* _Text block_:
^^^^
Dogs and Dollars

The question that was put to me last week: “Does a building’s rules to allow pets, specifically dogs, impact the value of a property?”

I have sold about 25 units in a building on the West Side that has not allowed dogs in many years, so the question isn’t new to me.  Some shareholders were adamant that they could get even higher prices if dogs were allowed.

Jump for Joy! Skinny Dogs make the cut!

You have buildings that don’t allow dogs, or buildings that allow dogs under a certain weight, or only a certain number of dogs- say, one per household.

I’m not always clear about what the reasoning is behind these rules.

Is it that no one wants to ride an elevator with a large dog?  Or that a house with two dogs will be noisier?  Or that it’s a slippery slope towards running a breeding facility in your apartment?

From some initial conversation with Brown Harris Stevens’ Chief Economist Greg Heym, and Michael Vargas from Vanderbilt Appraisal, it would appear that the financial impact of no dogs allowed would be very hard to measure.  So, instead, let’s look at the other building rules which I would think have much bigger impact on values, to give some context.

  1. Downpayment – We could do a study on buildings requiring 50% down and how it affects many middle-of-the-road cooperatives, say, on the Upper East Side.  It’s clear that this policy is onerous in this environment, and when you add in the cost of renovation, a very common expense for new buyers in 30+ year-old coops, a very present reality.  Coops have to change their policies or risk affecting sales prices.  This seems like the biggest policy affecting value in many buildings.
^^^^
(Extracted records)
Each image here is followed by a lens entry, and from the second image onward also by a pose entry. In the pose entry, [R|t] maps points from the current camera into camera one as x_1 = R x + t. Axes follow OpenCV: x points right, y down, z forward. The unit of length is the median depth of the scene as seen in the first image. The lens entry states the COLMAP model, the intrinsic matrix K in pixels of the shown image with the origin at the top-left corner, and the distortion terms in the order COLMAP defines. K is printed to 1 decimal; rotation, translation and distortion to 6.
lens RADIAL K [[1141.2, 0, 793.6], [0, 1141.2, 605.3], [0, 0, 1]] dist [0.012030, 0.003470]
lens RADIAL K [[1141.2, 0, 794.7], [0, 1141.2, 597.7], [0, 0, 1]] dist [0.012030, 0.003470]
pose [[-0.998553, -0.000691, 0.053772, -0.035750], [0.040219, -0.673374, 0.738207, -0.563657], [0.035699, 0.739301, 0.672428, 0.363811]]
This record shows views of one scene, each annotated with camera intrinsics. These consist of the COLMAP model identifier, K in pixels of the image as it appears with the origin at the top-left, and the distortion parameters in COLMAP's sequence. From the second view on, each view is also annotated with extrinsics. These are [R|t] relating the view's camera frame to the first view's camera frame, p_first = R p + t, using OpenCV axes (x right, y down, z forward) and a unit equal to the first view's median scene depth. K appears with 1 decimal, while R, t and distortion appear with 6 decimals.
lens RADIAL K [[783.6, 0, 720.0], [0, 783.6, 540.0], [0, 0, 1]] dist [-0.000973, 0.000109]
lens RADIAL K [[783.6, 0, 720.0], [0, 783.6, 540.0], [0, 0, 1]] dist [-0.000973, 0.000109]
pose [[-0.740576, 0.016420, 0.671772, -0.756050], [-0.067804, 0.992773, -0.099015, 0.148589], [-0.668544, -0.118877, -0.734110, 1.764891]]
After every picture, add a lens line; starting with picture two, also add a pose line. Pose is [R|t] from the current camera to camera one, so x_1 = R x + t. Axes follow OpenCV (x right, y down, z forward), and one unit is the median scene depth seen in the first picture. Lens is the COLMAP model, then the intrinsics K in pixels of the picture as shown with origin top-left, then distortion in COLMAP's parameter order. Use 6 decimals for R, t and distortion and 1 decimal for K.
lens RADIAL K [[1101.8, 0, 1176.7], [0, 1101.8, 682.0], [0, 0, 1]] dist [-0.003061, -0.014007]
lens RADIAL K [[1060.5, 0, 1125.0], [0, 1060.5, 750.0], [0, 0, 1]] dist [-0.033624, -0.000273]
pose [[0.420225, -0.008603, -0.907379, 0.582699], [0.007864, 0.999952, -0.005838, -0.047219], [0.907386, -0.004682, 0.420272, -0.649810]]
^^^^
* _Instructions_:
A: According to the post on dogs and property values, roughly how many units has the writer sold in the West Side building that has not allowed dogs in many years?
B: Reproduce word for word the stretch of the post on dogs and property values from "You have buildings" through "give some context.".
The records have no role in this work.

* _Task responses_:
A: About 25 units.

B:
You have buildings that don’t allow dogs, or buildings that allow dogs under a certain weight, or only a certain number of dogs- say, one per household.

I’m not always clear about what the reasoning is behind these rules.

Is it that no one wants to ride an elevator with a large dog?  Or that a house with two dogs will be noisier?  Or that it’s a slippery slope towards running a breeding facility in your apartment?

From some initial conversation with Brown Harris Stevens’ Chief Economist Greg Heym, and Michael Vargas from Vanderbilt Appraisal, it would appear that the financial impact of no dogs allowed would be very hard to measure.  So, instead, let’s look at the other building rules which I would think have much bigger impact on values, to give some context.